I felt her elbow nudging my hip. She inclined her head toward my ear.

“Your Miss,” she said, “didn’t dare show her face at the service. Was packing her bags, I shouldn’t wonder. Ran off to stay with her cousins in Brussels. Nobody knew her there, nobody had any idea that posh
mam’selle
used to organise German sing-songs and cultural events here in the village.
Kulturabenden
, they called them. A gift for languages, indeed! First she was more German than the Germans, then more French than Louis the Fourteenth. Just goes to show. As for Norbert, he did come to church. He knew it might get him into trouble, but he insisted on coming, seeing as they sent the poor lad for slaughter just like that. He was ashamed of his sister. Embarrassed. She apologised later, when it was all over. Kept writing letters, too, from her boarding school, going on about our Marcel having died a hero and telling me to take comfort in the knowledge that the Lord Jesus sows wild flowers on his grave every spring, for He knows where each and every one of them fell, like so many seeds in the ground. With or without a cross to mark their resting place … She’s a smooth talker, is our
Mademoiselle Veekàt
.”

“Well, she can make her own clothes from now on,” I burst out, overconfident now that I knew I would be let off the hook.

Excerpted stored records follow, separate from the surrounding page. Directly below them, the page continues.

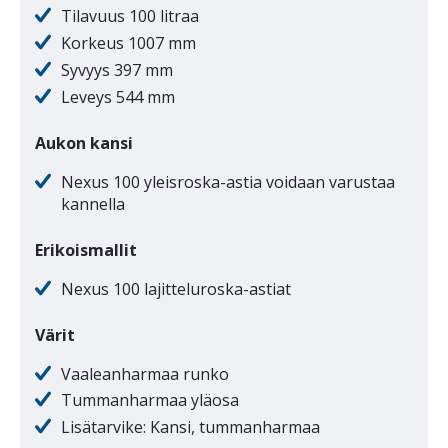
Tilavuus 100 litraa
Korkeus 1007 mm
Syvyys 397 mm
Leveys 544 mm
Aukon kansi
Nexus 100 yleisroska-astia voidaan varustaa
kannella
Erikoismallit
Nexus 100 lajitteluroska-astiat
Värit
Vaaleanharmaa runko
Tummanharmaa yläosa
Lisätarvike: Kansi, tummanharmaa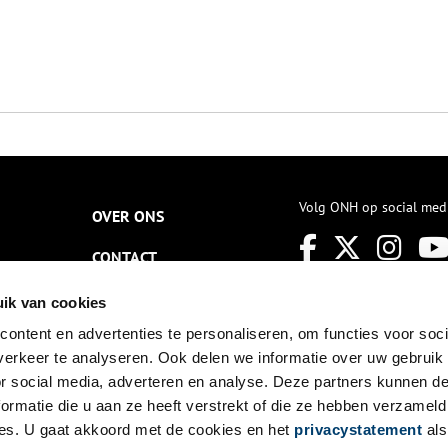
Volg ONH op social med
OVER ONS
CONTACT
NIEUWSBRIEF
ik van cookies
ontent en advertenties te personaliseren, om functies voor soci
DISCLAIMER
erkeer te analyseren. Ook delen we informatie over uw gebruik
PRIVACY
or social media, adverteren en analyse. Deze partners kunnen 
ormatie die u aan ze heeft verstrekt of die ze hebben verzameld
TOEGANKELIJKHEID
es. U gaat akkoord met de cookies en het
privacystatement
als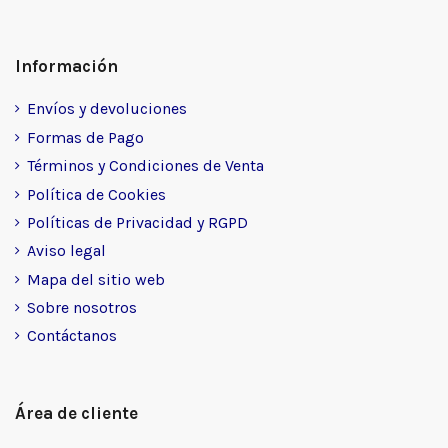
Información
Envíos y devoluciones
Formas de Pago
Términos y Condiciones de Venta
Política de Cookies
Políticas de Privacidad y RGPD
Aviso legal
Mapa del sitio web
Sobre nosotros
Contáctanos
Área de cliente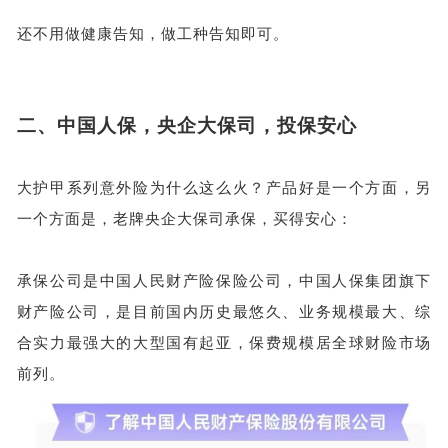
还不用做健康告知，
做
工种告知即可。
二、
中国人保，央企大保司，投保安心
大护甲系列意外险为什么这么火？产品好是一个方面，另
一个方面是，老牌央企大保司承保，买得安心：
承保公司是中国人民财产险保险公司，中国人保集团旗下
财产险公司，是目前国内历史最悠久、业务规模最大、综
合实力最强大的大型国有起亚，保费规模居全球财险市场
前列。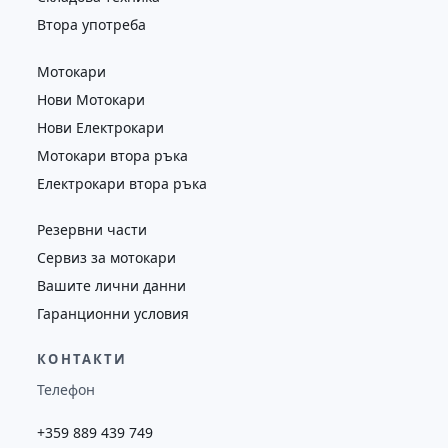
Втора употреба
Мотокари
Нови Мотокари
Нови Електрокари
Мотокари втора ръка
Електрокари втора ръка
Резервни части
Сервиз за мотокари
Вашите лични данни
Гаранционни условия
КОНТАКТИ
Телефон
+359 889 439 749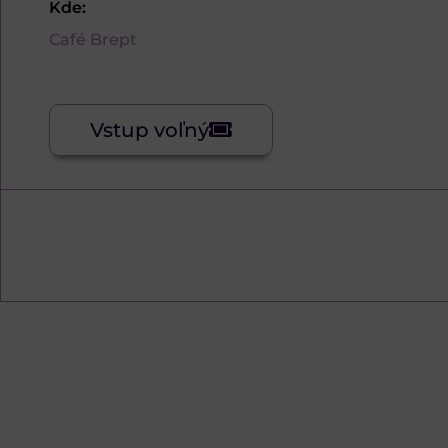
Kde:
Café Brept
Vstup voľný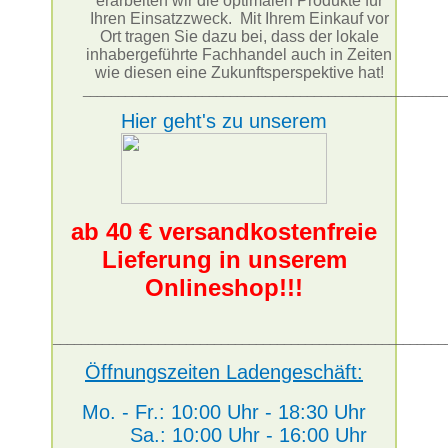
erarbeiten wir die optimalen Produkte für
Ihren Einsatzzweck. Mit Ihrem Einkauf vor
Ort tragen Sie dazu bei, dass der lokale
inhabergeführte Fachhandel auch in Zeiten
wie diesen eine Zukunftsperspektive hat!
____________________________________________________
Hier geht's zu unserem
ab 40 € versandkostenfreie
Lieferung in unserem
Onlineshop!!!
________________________________________________________
Öffnungszeiten Ladengeschäft:
Mo. - Fr.: 10:00 Uhr - 18:30 Uhr
Sa.: 10:00 Uhr - 16:00 Uhr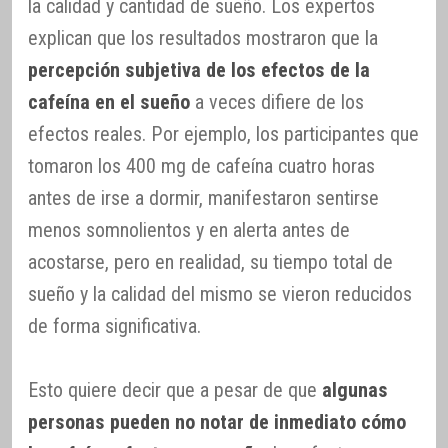
la calidad y cantidad de sueño. Los expertos
explican que los resultados mostraron que la
percepción subjetiva de los efectos de la
cafeína en el sueño
a veces difiere de los
efectos reales. Por ejemplo, los participantes que
tomaron los 400 mg de cafeína cuatro horas
antes de irse a dormir, manifestaron sentirse
menos somnolientos y en alerta antes de
acostarse, pero en realidad, su tiempo total de
sueño y la calidad del mismo se vieron reducidos
de forma significativa.
Esto quiere decir que a pesar de que
algunas
personas pueden no notar de inmediato cómo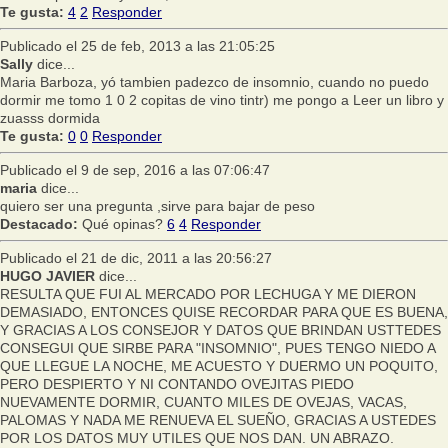
Te gusta:
4
2
Responder
Publicado el 25 de feb, 2013 a las 21:05:25
Sally
dice...
Maria Barboza, yó tambien padezco de insomnio, cuando no puedo
dormir me tomo 1 0 2 copitas de vino tintr) me pongo a Leer un libro y
zuasss dormida
Te gusta:
0
0
Responder
Publicado el 9 de sep, 2016 a las 07:06:47
maria
dice...
quiero ser una pregunta ,sirve para bajar de peso
Destacado:
Qué opinas?
6
4
Responder
Publicado el 21 de dic, 2011 a las 20:56:27
HUGO JAVIER
dice...
RESULTA QUE FUI AL MERCADO POR LECHUGA Y ME DIERON
DEMASIADO, ENTONCES QUISE RECORDAR PARA QUE ES BUENA,
Y GRACIAS A LOS CONSEJOR Y DATOS QUE BRINDAN USTTEDES
CONSEGUI QUE SIRBE PARA "INSOMNIO", PUES TENGO NIEDO A
QUE LLEGUE LA NOCHE, ME ACUESTO Y DUERMO UN POQUITO,
PERO DESPIERTO Y NI CONTANDO OVEJITAS PIEDO
NUEVAMENTE DORMIR, CUANTO MILES DE OVEJAS, VACAS,
PALOMAS Y NADA ME RENUEVA EL SUEÑO, GRACIAS A USTEDES
POR LOS DATOS MUY UTILES QUE NOS DAN. UN ABRAZO.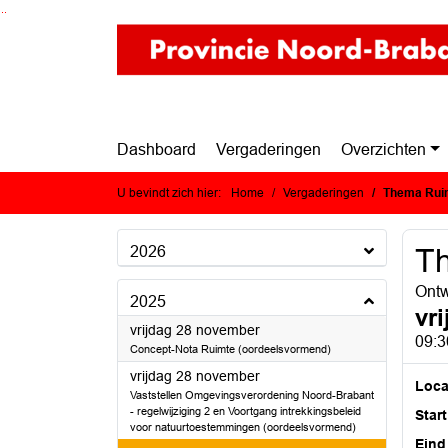
Ga naar de inhoud van deze pagina
Ga naar het zoeken
Ga naar het menu
Dashboard
Vergaderingen
Overzichten
U bevindt zich hier:
Home
Vergaderingen
Thema Rui
2026
T
Ontw
2025
vr
2025
vrijdag 28 november
09:3
Concept-Nota Ruimte (oordeelsvormend)
2025
vrijdag 28 november
Loca
Vaststellen Omgevingsverordening Noord-Brabant
- regelwijziging 2 en Voortgang intrekkingsbeleid
Start
voor natuurtoestemmingen (oordeelsvormend)
Eind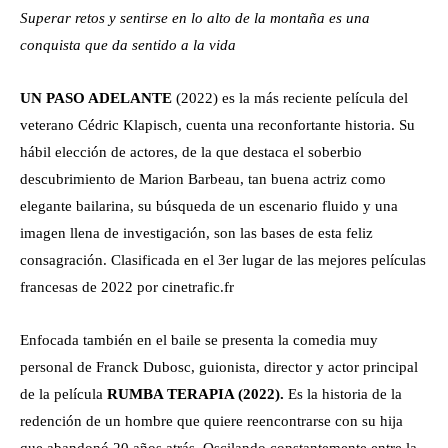
Superar retos y sentirse en lo alto de la montaña es una
conquista que da sentido a la vida
UN PASO ADELANTE
(2022) es la más reciente película del
veterano Cédric Klapisch, cuenta una reconfortante historia. Su
hábil elección de actores, de la que destaca el soberbio
descubrimiento de Marion Barbeau, tan buena actriz como
elegante bailarina, su búsqueda de un escenario fluido y una
imagen llena de investigación, son las bases de esta feliz
consagración. Clasificada en el 3er lugar de las mejores películas
francesas de 2022 por cinetrafic.fr
Enfocada también en el baile se presenta la comedia muy
personal de Franck Dubosc, guionista, director y actor principal
de la película
RUMBA TERAPIA (2022).
Es la historia de la
redención de un hombre que quiere reencontrarse con su hija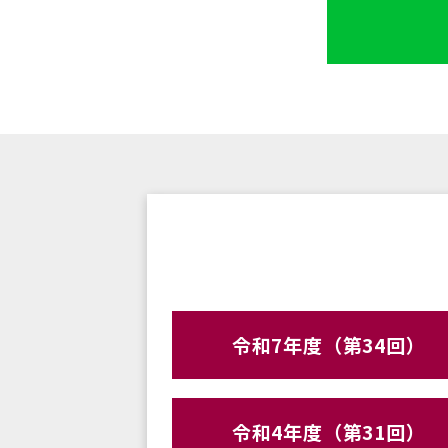
令和7年度（第34回）
令和4年度（第31回）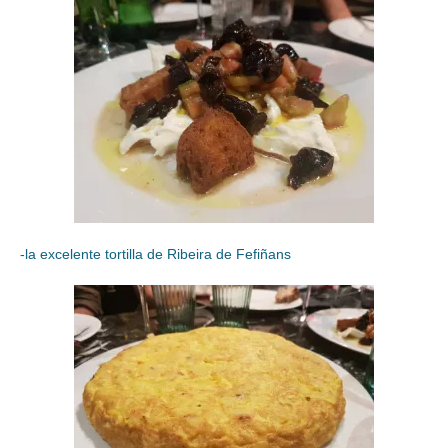
-la excelente tortilla de Ribeira de Fefiñans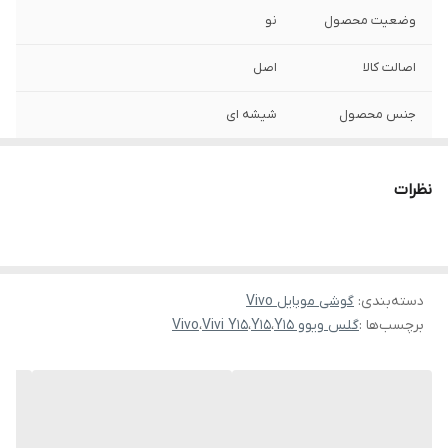
وضعیت محصول
نو
اصالت کالا
اصل
جنس محصول
شیشه ای
نظرات
دسته‌بندی
:
گوشی موبایل Vivo
برچسب‌ها :
گلس ویوو Y15
،
Y15
،
Vivi Y15
،
Vivo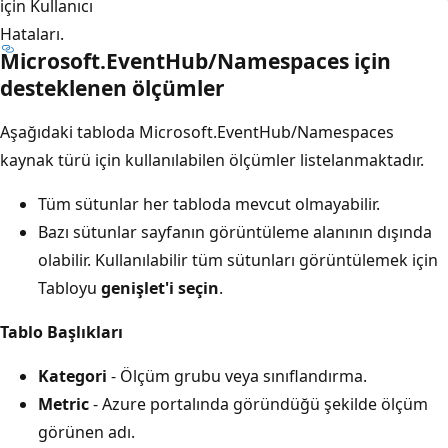
için Kullanıcı
Hataları.
Microsoft.EventHub/Namespaces için
desteklenen ölçümler
Aşağıdaki tabloda Microsoft.EventHub/Namespaces
kaynak türü için kullanılabilen ölçümler listelanmaktadır.
Tüm sütunlar her tabloda mevcut olmayabilir.
Bazı sütunlar sayfanın görüntüleme alanının dışında
olabilir. Kullanılabilir tüm sütunları görüntülemek için
Tabloyu
genişlet'i seçin
.
Tablo Başlıkları
Kategori
- Ölçüm grubu veya sınıflandırma.
Metric
- Azure portalında göründüğü şekilde ölçüm
görünen adı.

The grandmother tapped me on the knee.

“Stand up now, so you can help get me to my feet. And don’t you breathe a word to Miss Veegaete, nor to any of my clients. I have a living to make. Off you go. Ask Stella if you can help in the kitchen. My foot has gone to sleep. I’ll be down in a minute.”

When I reached the bottom of the stairs she called my name.

“About that letter. You keep it to yourself, mind. It’s not for anyone else’s eyes. Do you hear?”

*

The afternoon capsized over the orchard when the table was cleared and the discussions abated. The grandfather was exhausted from stabbing the air and shaking his fist at the fatherland. He had had too much to drink.

The grandmother bravely went on doing the honours at the head of the table, dispensing sympathetic nods left and right, pats on the arm, and kind words to salve hurt feelings. Now and then a vacant look crossed her face as she twisted her gold necklace round her index finger.

I was at the other end of the table, and Marcel was everywhere. His presence drifted idly on the flotsam of words and kept changing shape in the whorls of cigarette smoke. The grandmother sent me a wink over the array of glasses. Stella, whose nose was still red, gave me a friendly kick against my shins – friendly, but hard enough to hurt.

The uncles and the grandfather downed their
digestifs
, lapsing into silence as they headed towards the parlour. The aunts withdrew to the kitchen. I stole into the hall and grabbed the trowel from the handbag on my way to Marcel’s trunk in the attic. Then I came downstairs again and slipped into the sewing room, where I thrust my hand under the fabrics and half-finished garments at the bottom of the wardrobe and pulled out an old biscuit tin. On the lid was a picture of the Queen of Belgium in her wedding dress, smiling vaguely. Her eyes were veiled by a cloud of rust, which struck me as fitting.